Passados 75 anos da publicação de Geografia da fome, de Josué de Castro, um marco político e científico nacional paraa compreensão não apenas das tipologias como também dossignificados das dimensões da fome em amplos aspectos, é de fundamental importância que a sociedade brasileira produza políticas que sejam fruto das vivências daqueles cujas vidas sistematicamente estão em risco, cujos saberes ancestrais foram vilipendiados e que se encontram, hoje, à margem das esferas dos poderes institucionais.

Nestes anos fúnebres, em que a iniquidade colonial está articulada à democracia liberal, o movimento negro se apresenta como impulsionador do campo dos direitos humanos, do campo popular e das esquerdas no sentido de potencializar a reflexão sobre a hegemonia branca e de considerar que talvez tenha chegado o momento de serem levadas em conta as formulações políticas que Abdias do Nascimento e Beatriz do Nascimento nos legaram, o quilombismo, que é a práxis do fazer político do povo pelo povo em seu segmento majoritário.

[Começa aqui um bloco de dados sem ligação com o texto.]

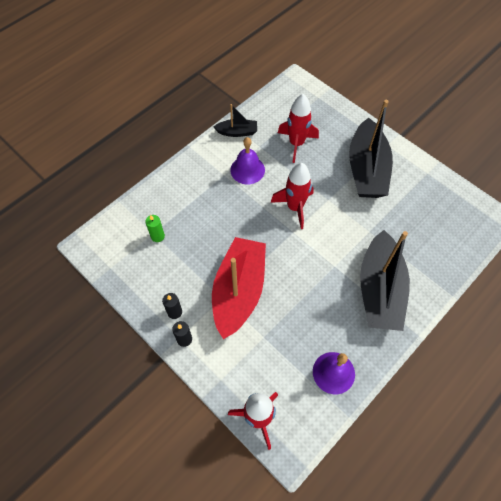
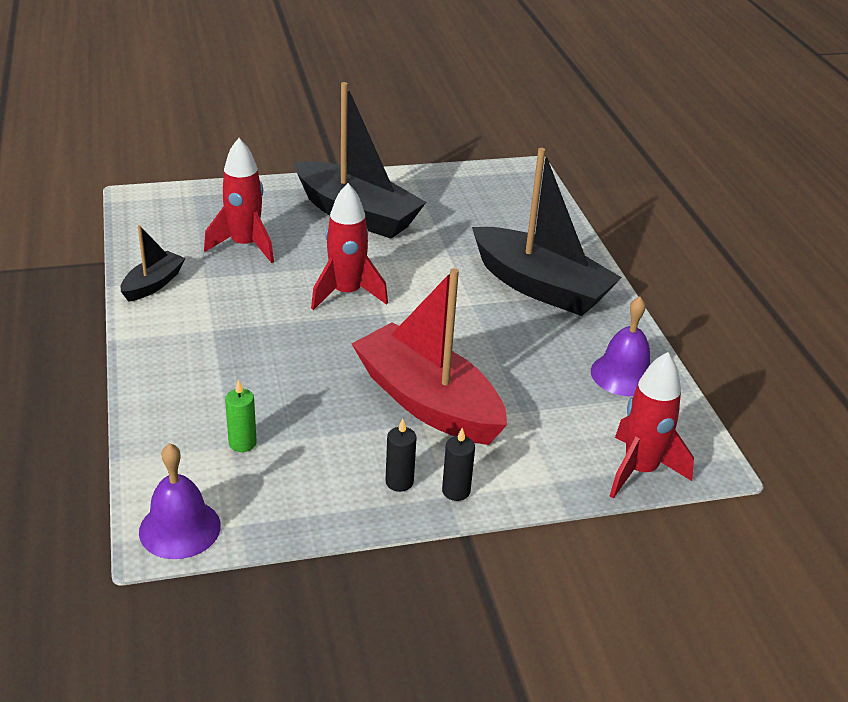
camera: 60 degrees left, 25 degrees down
purple bell [230,137,265,184] -> purple bell moved to [139,443,221,559]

Discutir o combate à fome no Brasil significa aprofundar políticas de redistribuição de renda, como o Bolsa Família, que levavam uma quantia mensal fixa a muitas famílias e entregavam recursos nas mãos de mulheres; garantir a permanência de crianças e adolescentes na escola; ampliar o número de postos de trabalho e aumentar a renda dos trabalhadores adultos; construir oportunidades para que esses trabalhadores possam voltar a estudar, ingressar no ensino técnico e na universidade; repensar trajetórias da juventude negra e periférica, sempre jogada às pressas no trabalho, com poucas oportunidades de construir uma existência na qual a vida laboral seja um espaço de realização pessoal conjugado com o ganho para subsistência — isso só se realiza franqueando oportunidades educacionais a todos.

Por fim, a fome jamais será superada no Brasil enquanto a questão agrária não for realmente enfrentada. Hoje, existem no país mais de cinco mil comunidades quilombolas, três mil delas localizadas na Amazônia Legal, como guardiãs da floresta. Ademais, outras tantas comunidades são produtoras agrícolas e sofrem profundamente com a redução dos subsídios para a agricultura familiar. Os quilombos desenvolveram tecnologias centenárias não apenas para a produção de alimentos e a lida com a terra mas para algo que o racismo epistêmico nos tem impedido, a todos, de observar: mesmo após o processo de reconhecimento e titulação de terras, o paradigma legal não é a propriedade individual nem a tutela do Estado, é o princípio quilombista da coletividade.

Carolina Maria de Jesus escreveu: “O maior espetáculo do pobre da atualidade é comer”. E continua sendo.